Social Costs = Market Costs

John Vandivier

Some of the strongest economic arguments for government intervention are based on the calculation of so-called social prices. These social prices may also be referred to as social costs, social benefits, or, less properly, external costs and external benefits. The problem is that these social costs are miscalculated works of fiction and in reality market prices already are the optimal social prices.

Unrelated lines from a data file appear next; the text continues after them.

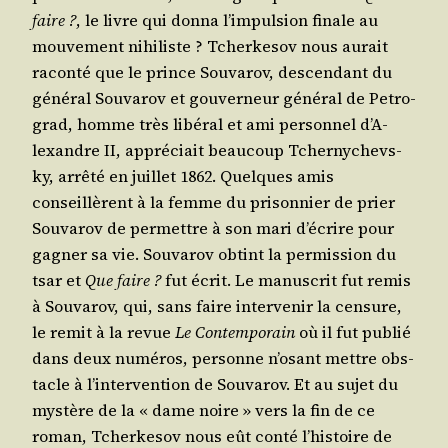
faire ?
, le livre qui don­na l’im­pul­sion finale au
mou­ve­ment nihi­liste ? Tcher­ke­sov nous aurait
racon­té que le prince Sou­va­rov, des­cen­dant du
géné­ral Sou­va­rov et gou­ver­neur géné­ral de Petro­
grad, homme très libé­ral et ami per­son­nel d’A­
lexandre II, appré­ciait beau­coup Tcher­ny­chevs­
ky, arrê­té en juillet 1862. Quelques amis
conseillèrent à la femme du pri­son­nier de prier
Sou­va­rov de per­mettre à son mari d’é­crire pour
gagner sa vie. Sou­va­rov obtint la per­mis­sion du
tsar et
Que faire ?
fut écrit. Le manus­crit fut remis
à Sou­va­rov, qui, sans faire inter­ve­nir la cen­sure,
le remit à la revue
Le Contem­po­rain
où il fut publié
dans deux numé­ros, per­sonne n’o­sant mettre obs­
tacle à l’in­ter­ven­tion de Sou­va­rov. Et au sujet du
mys­tère de la « dame noire » vers la fin de ce
roman, Tcher­ke­sov nous eût conté l’his­toire de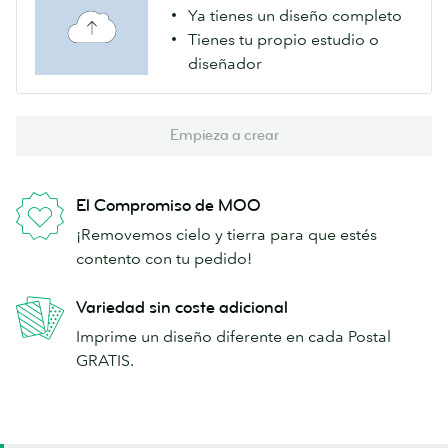
Ya tienes un diseño completo
Tienes tu propio estudio o
diseñador
Empieza a crear
El Compromiso de MOO
¡Removemos cielo y tierra para que estés
contento con tu pedido!
Variedad sin coste adicional
Imprime un diseño diferente en cada Postal
GRATIS.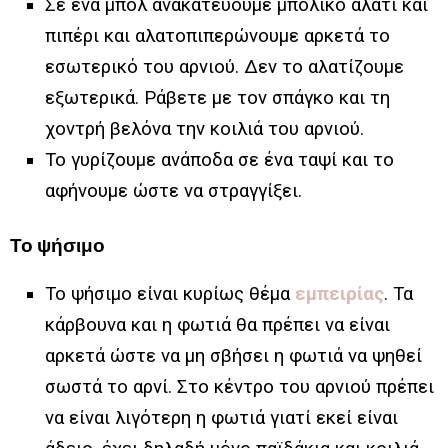
Σε ένα μπολ ανακατεύουμε μπόλικο αλάτι και
πιπέρι και αλατοπιπερώνουμε αρκετά το
εσωτερικό του αρνιού. Δεν το αλατίζουμε
εξωτερικά. Ράβετε με τον σπάγκο και τη
χοντρή βελόνα την κοιλιά του αρνιού.
Το γυρίζουμε ανάποδα σε ένα ταψί και το
αφήνουμε ώστε να στραγγίξει.
Το ψήσιμο
Το ψήσιμο είναι κυρίως θέμα
εμπειρίας
. Τα
κάρβουνα και η φωτιά θα πρέπει να είναι
αρκετά ώστε να μη σβήσει η φωτιά να ψηθεί
σωστά το αρνί. Στο κέντρο του αρνιού πρέπει
να είναι λιγότερη η φωτιά γιατί εκεί είναι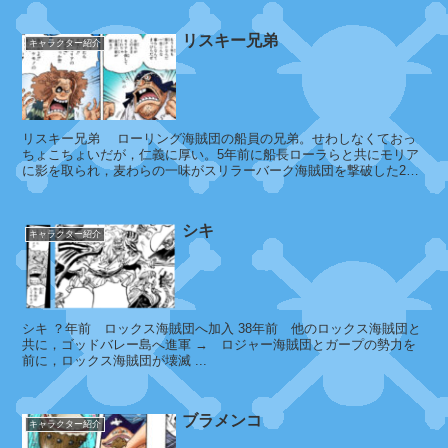
マ
ロ
リスキー兄弟
キャラクター紹介
・
ブ
ラ
ッ
ク
リスキー兄弟 ローリング海賊団の船員の兄弟。せわしなくておっ
ちょこちょいだが，仁義に厚い。5年前に船長ローラらと共にモリア
に影を取られ，麦わらの一味がスリラーバーク海賊団を撃破した2年
前までの3年間は，太陽の日に当...
マ
シキ
ン
キャラクター紹介
ジ
ャ
ロ
ウ
シキ ？年前 ロックス海賊団へ加入 38年前 他のロックス海賊団と
共に，ゴッドバレー島へ進軍 → ロジャー海賊団とガープの勢力を
前に，ロックス海賊団が壊滅 ...
シ
ョ
ブラメンコ
キャラクター紹介
コ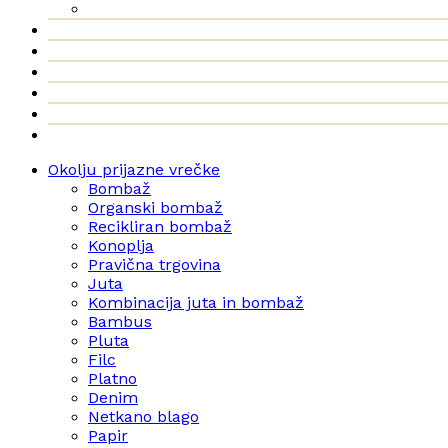
Okolju prijazne vrečke
Bombaž
Organski bombaž
Recikliran bombaž
Konoplja
Pravična trgovina
Juta
Kombinacija juta in bombaž
Bambus
Pluta
Filc
Platno
Denim
Netkano blago
Papir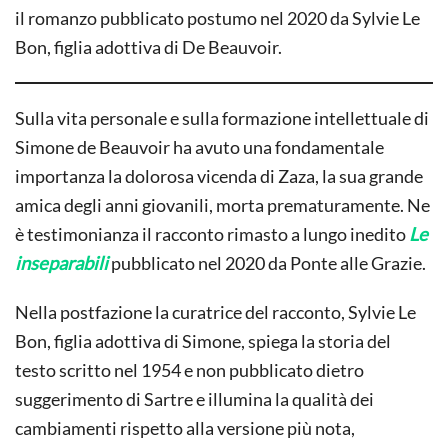
il romanzo pubblicato postumo nel 2020 da Sylvie Le
Bon, figlia adottiva di De Beauvoir.
Sulla vita personale e sulla formazione intellettuale di
Simone de Beauvoir ha avuto una fondamentale
importanza la dolorosa vicenda di Zaza, la sua grande
amica degli anni giovanili, morta prematuramente. Ne
è testimonianza il racconto rimasto a lungo inedito
Le
inseparabili
pubblicato nel 2020 da Ponte alle Grazie.
Nella postfazione la curatrice del racconto, Sylvie Le
Bon, figlia adottiva di Simone, spiega la storia del
testo scritto nel 1954 e non pubblicato dietro
suggerimento di Sartre e illumina la qualità dei
cambiamenti rispetto alla versione più nota,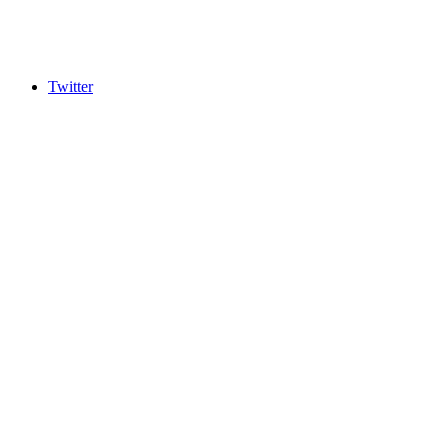
Twitter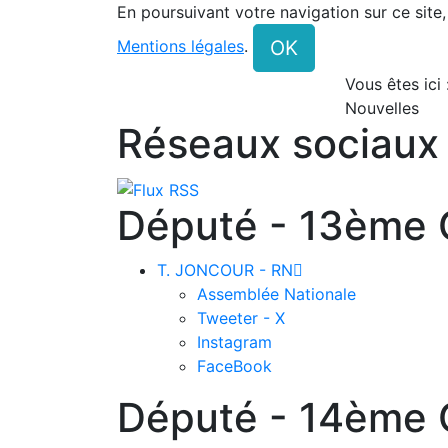
En poursuivant votre navigation sur ce site
OK
Mentions légales
.
Vous êtes ici
Nouvelles
Réseaux sociaux
Député - 13ème C
T. JONCOUR - RN

Assemblée Nationale
Tweeter - X
Instagram
FaceBook
Député - 14ème C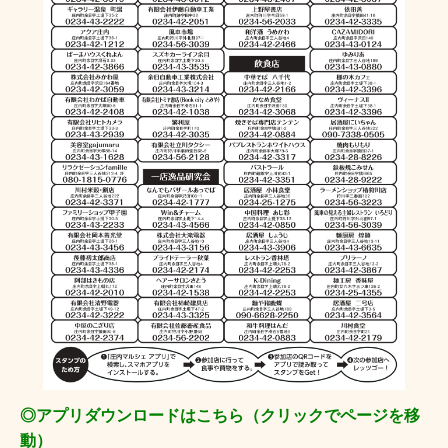
◎アプリダウンロードはこちら（クリックでページを移
動）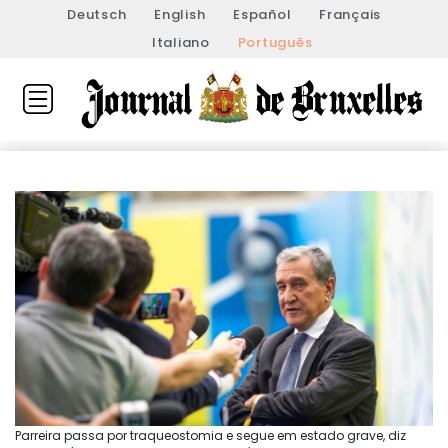
Deutsch
English
Español
Français
Italiano
Português
Parreira passa por traqueostomia e segue em estado grave, diz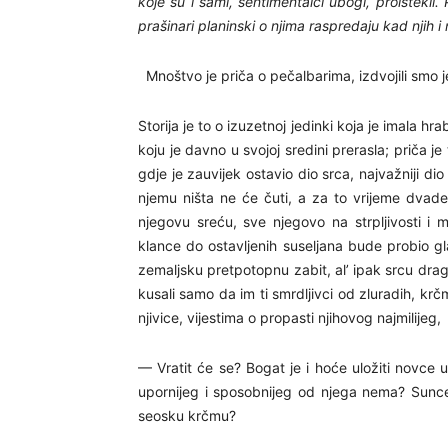
koje su i sami, sentimentalci ubogi, proistekli
prašinari planinski o njima raspredaju kad njih
Mnoštvo je priča o pečalbarima, izdvojili smo 
Storija je to o izuzetnoj jedinki koja je imala hrab
koju je davno u svojoj sredini prerasla; priča j
gdje je zauvijek ostavio dio srca, najvažniji dio
njemu ništa ne će čuti, a za to vrijeme dvadese
njegovu sreću, sve njegovo na strpljivosti i
klance do ostavljenih suseljana bude probio g
zemaljsku pretpotopnu zabit, al’ ipak srcu dragu,
kusali samo da im ti smrdljivci od zluradih, krč
njivice, vijestima o propasti njihovog najmilijeg,
— Vratit će se? Bogat je i hoće uložiti novce u
upornijeg i sposobnijeg od njega nema? Sunce
seosku krčmu?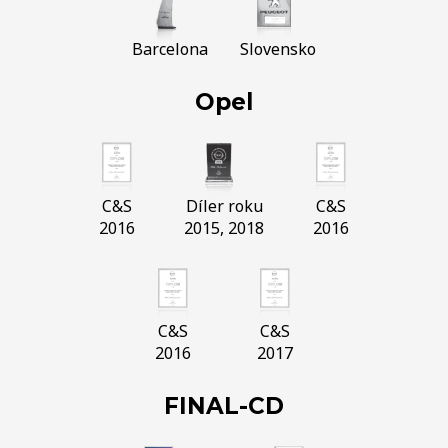
Barcelona
Slovensko
Opel
C&S
Díler roku
C&S
2016
2015, 2018
2016
C&S
C&S
2016
2017
FINAL-CD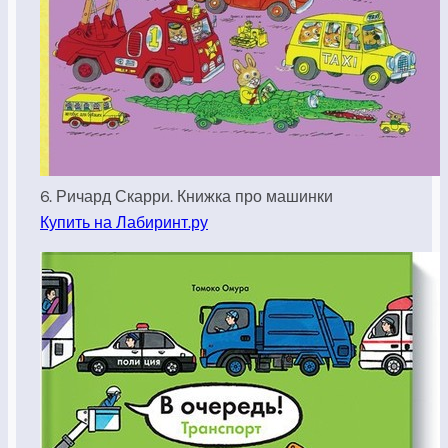
6. Ричард Скарри. Книжка про машинки
Купить на Лабиринт.ру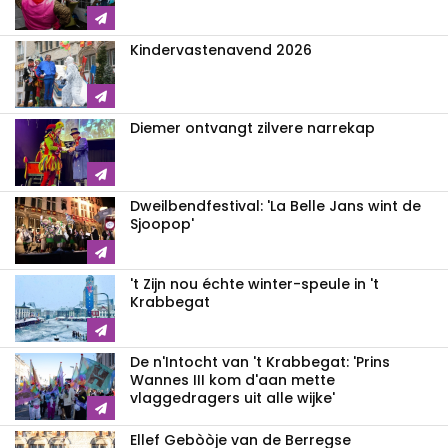
Kindervastenavend 2026
Diemer ontvangt zilvere narrekap
Dweilbendfestival: 'La Belle Jans wint de
Sjoopop'
't Zijn nou échte winter-speule in 't
Krabbegat
De n'Intocht van 't Krabbegat: 'Prins
Wannes III kom d'aan mette
vlaggedragers uit alle wijke'
Ellef Gebòòje van de Berregse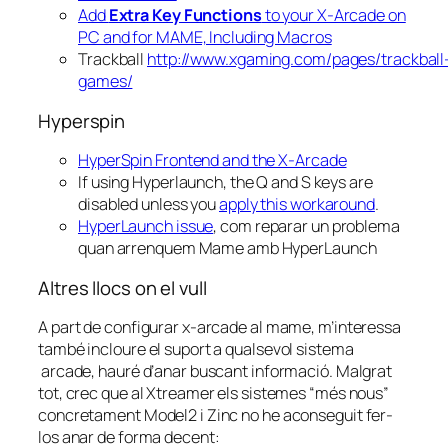
Add
Extra Key Functions
to your X-Arcade on
PC and for MAME, Including Macros
Trackball
http://www.xgaming.com/pages/trackball
games/
Hyperspin
HyperSpin Frontend and the X-Arcade
If using Hyperlaunch, the Q and S keys are
disabled unless you
apply this workaround
.
HyperLaunch issue
, com reparar un problema
quan arrenquem Mame amb HyperLaunch
Altres llocs on el vull
A part de configurar x-arcade al mame, m’interessa
també incloure el suport a qualsevol sistema
arcade, hauré d’anar buscant informació. Malgrat
tot, crec que al Xtreamer els sistemes “més nous”
concretament Model2 i Zinc no he aconseguit fer-
los anar de forma decent: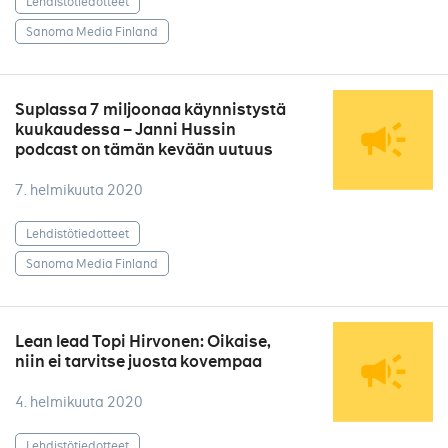
Lehdistötiedotteet
Sanoma Media Finland
Suplassa 7 miljoonaa käynnistystä
kuukaudessa – Janni Hussin
podcast on tämän kevään uutuus
7. helmikuuta 2020
Lehdistötiedotteet
Sanoma Media Finland
Lean lead Topi Hirvonen: Oikaise,
niin ei tarvitse juosta kovempaa
4. helmikuuta 2020
Lehdistötiedotteet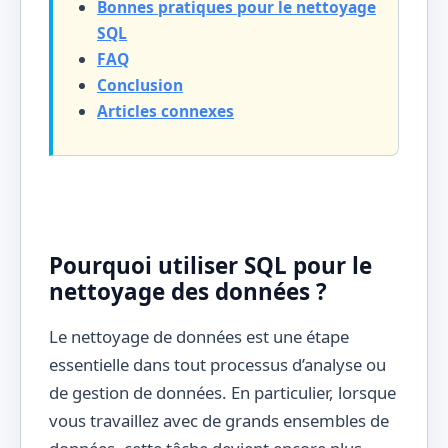
Bonnes pratiques pour le nettoyage
SQL
FAQ
Conclusion
Articles connexes
Pourquoi utiliser SQL pour le
nettoyage des données ?
Le nettoyage de données est une étape
essentielle dans tout processus d’analyse ou
de gestion de données. En particulier, lorsque
vous travaillez avec de grands ensembles de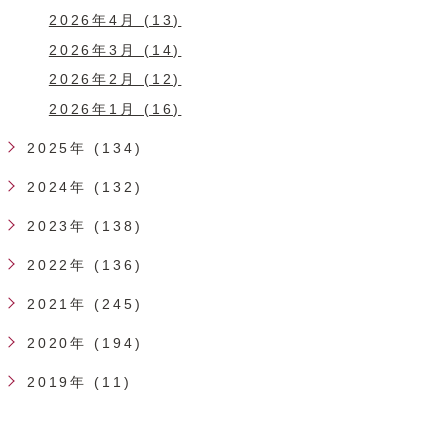
2026年4月 (13)
2026年3月 (14)
2026年2月 (12)
2026年1月 (16)
2025年 (134)
2024年 (132)
2023年 (138)
2022年 (136)
2021年 (245)
2020年 (194)
2019年 (11)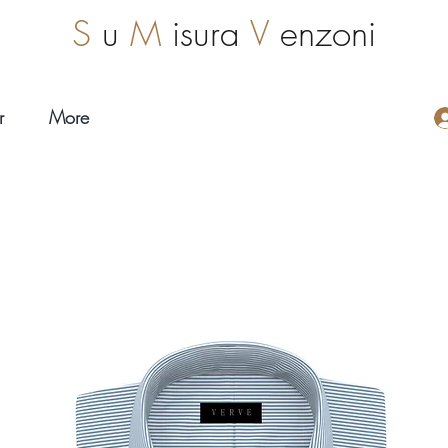
S
u
M
isura
V
enzoni
r
More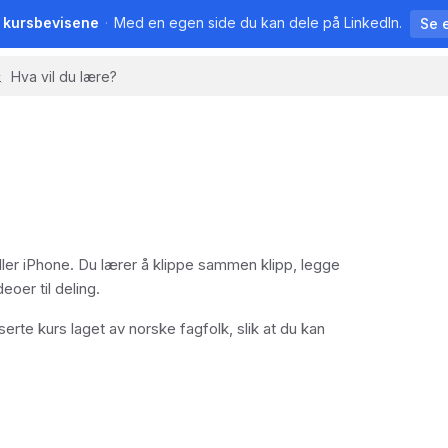
å kursbevisene
·
Med en egen side du kan dele på LinkedIn.
Se 
ller iPhone. Du lærer å klippe sammen klipp, legge
oer til deling.
te kurs laget av norske fagfolk, slik at du kan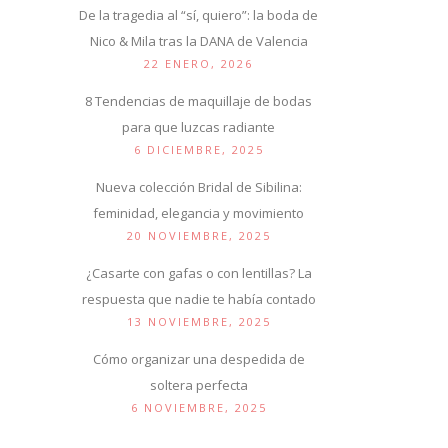
De la tragedia al “sí, quiero”: la boda de
Nico & Mila tras la DANA de Valencia
22 ENERO, 2026
8 Tendencias de maquillaje de bodas
para que luzcas radiante
6 DICIEMBRE, 2025
Nueva colección Bridal de Sibilina:
feminidad, elegancia y movimiento
20 NOVIEMBRE, 2025
¿Casarte con gafas o con lentillas? La
respuesta que nadie te había contado
13 NOVIEMBRE, 2025
Cómo organizar una despedida de
soltera perfecta
6 NOVIEMBRE, 2025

Here are several reasons that optimal social prices are no different than market prices:

  • There is no factor which can shift social prices which doesn't already affect market prices. This means that all social accounting for things like increase or decreased preference is a double counting.
  • Externalities are already priced into the market, and free riders are simply another kind of externality. Read about the Coase Theorem here.
  • All arguments for market failure fail, and the term is misleading. Referring to a market which has a market failure as an imperfect market would be far more accurate.
  • If an actual market performs at 99% of the capacity of its theoretical counterpart it is referred to as a market failure, but this is not failure at all in the usual sense. If the alternative is government intervention and the government failure is worse than the market failure, there is no real market failure in the common sense.
  • Social prices are determined through bodies which undergo a strict reduction in information relative to the market. These restricted bodies incur a kind of economic calculation problem, and they also incur subjective bias. These groups are the actors committing a calculation error, not the market. It's also important to note that the market works by revealed preference, while these other groups often employ surveys and so on, incurring a further source of error which is the preference revelation problem.